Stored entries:
☆ ☆ ☆ ☆

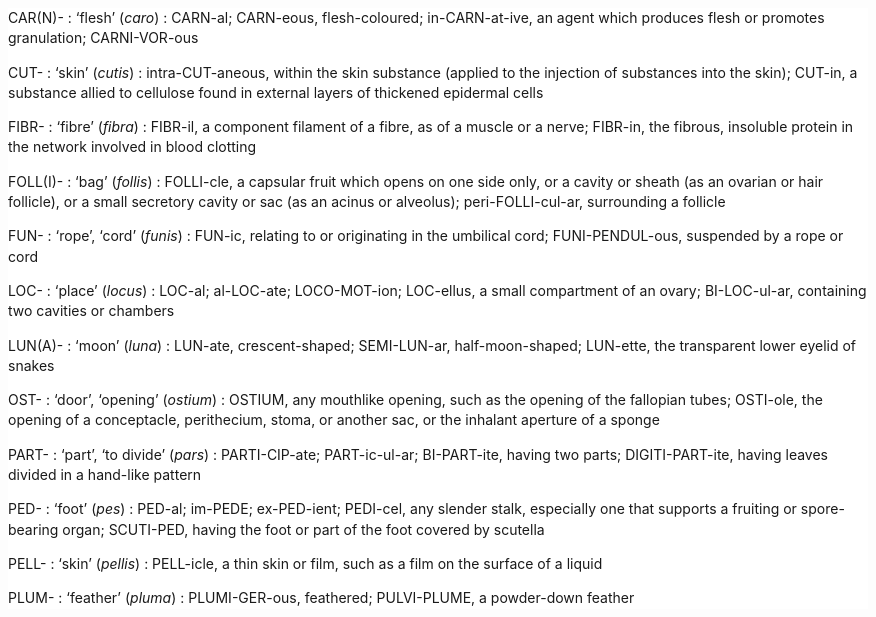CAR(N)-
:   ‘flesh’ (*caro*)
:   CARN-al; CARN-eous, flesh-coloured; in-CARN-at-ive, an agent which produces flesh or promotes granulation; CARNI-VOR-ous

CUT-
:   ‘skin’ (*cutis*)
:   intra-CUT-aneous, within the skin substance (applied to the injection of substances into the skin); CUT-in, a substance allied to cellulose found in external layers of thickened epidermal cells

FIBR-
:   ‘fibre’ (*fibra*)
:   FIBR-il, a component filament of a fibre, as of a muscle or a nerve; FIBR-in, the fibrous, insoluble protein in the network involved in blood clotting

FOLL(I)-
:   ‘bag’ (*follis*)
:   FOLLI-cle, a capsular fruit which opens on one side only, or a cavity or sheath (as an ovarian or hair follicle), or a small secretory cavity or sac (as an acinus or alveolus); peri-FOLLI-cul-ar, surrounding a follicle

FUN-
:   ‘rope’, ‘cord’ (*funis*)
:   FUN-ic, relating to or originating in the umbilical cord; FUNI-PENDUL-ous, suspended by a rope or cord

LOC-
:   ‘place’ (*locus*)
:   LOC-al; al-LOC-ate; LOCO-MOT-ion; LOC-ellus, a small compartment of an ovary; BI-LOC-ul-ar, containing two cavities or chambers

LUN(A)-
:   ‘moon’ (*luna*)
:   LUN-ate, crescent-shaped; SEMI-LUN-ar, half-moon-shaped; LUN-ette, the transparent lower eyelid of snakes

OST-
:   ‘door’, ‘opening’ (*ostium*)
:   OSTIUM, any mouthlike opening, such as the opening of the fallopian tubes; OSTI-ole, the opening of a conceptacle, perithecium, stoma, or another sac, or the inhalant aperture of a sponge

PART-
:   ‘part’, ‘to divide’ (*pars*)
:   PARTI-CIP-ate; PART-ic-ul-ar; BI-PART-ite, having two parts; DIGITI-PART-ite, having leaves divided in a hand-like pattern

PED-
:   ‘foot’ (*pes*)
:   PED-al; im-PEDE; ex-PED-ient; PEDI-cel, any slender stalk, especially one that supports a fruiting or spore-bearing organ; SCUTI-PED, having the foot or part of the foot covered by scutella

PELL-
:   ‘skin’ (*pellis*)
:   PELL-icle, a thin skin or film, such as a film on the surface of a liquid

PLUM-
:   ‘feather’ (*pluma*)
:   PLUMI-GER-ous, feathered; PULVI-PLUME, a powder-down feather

☆ ☆ ☆ ☆

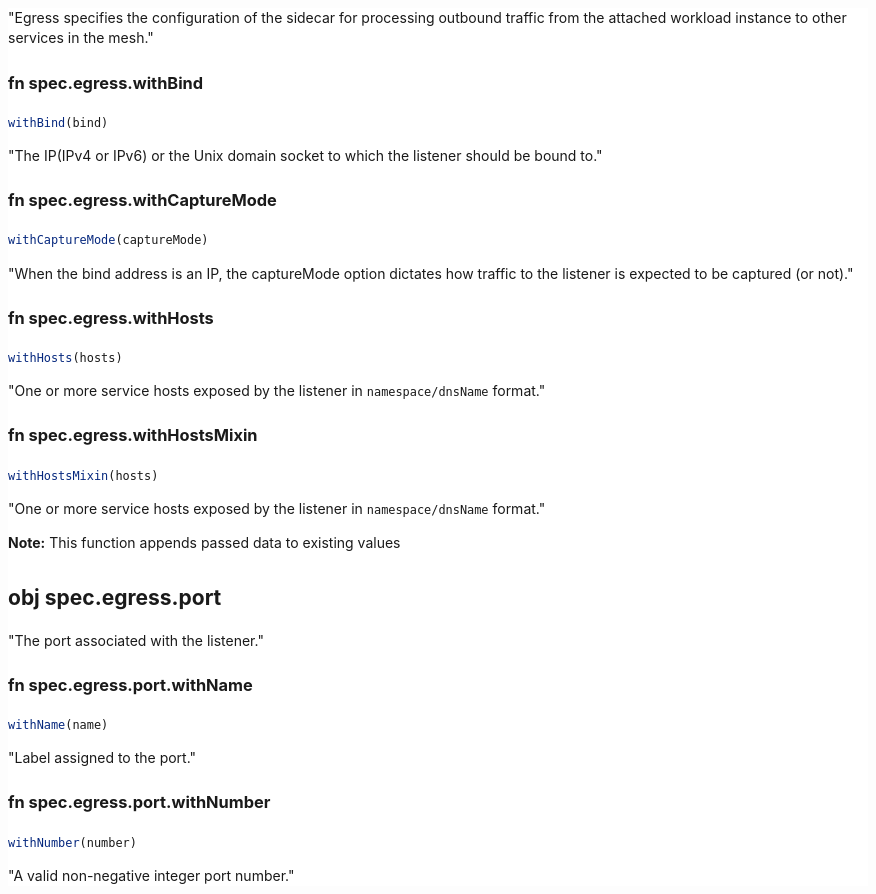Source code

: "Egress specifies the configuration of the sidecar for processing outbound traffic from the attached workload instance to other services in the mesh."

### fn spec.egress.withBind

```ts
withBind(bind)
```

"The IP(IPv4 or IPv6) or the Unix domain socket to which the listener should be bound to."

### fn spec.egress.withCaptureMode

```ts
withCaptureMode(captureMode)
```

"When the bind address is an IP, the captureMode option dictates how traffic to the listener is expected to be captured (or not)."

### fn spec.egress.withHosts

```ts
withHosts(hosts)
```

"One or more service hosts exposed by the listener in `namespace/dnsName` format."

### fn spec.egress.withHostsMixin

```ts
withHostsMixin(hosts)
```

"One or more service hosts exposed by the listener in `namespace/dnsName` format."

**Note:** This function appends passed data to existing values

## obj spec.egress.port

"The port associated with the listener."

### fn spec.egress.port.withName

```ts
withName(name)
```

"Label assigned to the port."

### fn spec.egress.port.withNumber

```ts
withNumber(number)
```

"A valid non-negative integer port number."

☆ ☆ ☆ ☆

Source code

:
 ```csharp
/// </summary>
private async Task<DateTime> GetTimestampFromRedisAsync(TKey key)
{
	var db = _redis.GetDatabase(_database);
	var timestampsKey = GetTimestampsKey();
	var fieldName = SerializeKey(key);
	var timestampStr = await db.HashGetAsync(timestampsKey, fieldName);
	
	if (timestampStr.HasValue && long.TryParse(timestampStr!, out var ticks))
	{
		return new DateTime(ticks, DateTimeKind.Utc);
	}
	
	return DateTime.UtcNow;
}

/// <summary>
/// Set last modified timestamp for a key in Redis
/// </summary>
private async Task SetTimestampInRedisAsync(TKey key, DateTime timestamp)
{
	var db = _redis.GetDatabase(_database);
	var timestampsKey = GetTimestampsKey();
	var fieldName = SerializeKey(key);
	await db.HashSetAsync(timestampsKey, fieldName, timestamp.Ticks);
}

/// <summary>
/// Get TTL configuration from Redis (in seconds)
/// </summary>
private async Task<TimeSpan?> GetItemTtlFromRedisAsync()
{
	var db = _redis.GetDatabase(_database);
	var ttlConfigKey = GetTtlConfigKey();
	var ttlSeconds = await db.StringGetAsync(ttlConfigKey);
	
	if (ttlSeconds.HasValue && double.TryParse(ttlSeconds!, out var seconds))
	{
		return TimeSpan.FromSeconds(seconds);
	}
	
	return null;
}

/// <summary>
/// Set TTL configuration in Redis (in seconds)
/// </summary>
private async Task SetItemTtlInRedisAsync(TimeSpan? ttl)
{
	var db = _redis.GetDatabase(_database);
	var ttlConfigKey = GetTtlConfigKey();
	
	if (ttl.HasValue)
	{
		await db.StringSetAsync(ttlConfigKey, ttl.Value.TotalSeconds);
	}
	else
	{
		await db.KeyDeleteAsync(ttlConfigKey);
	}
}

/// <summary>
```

☆ ☆ ☆ ☆

# HOW TO COMPLETE THIS TASK
Whenever a line above contains "HasValue", copy that line.

# RESPONSE TO THE TASK
	if (timestampStr.HasValue && long.TryParse(timestampStr!, out var ticks))
	if (ttlSeconds.HasValue && double.TryParse(ttlSeconds!, out var seconds))
	if (ttl.HasValue)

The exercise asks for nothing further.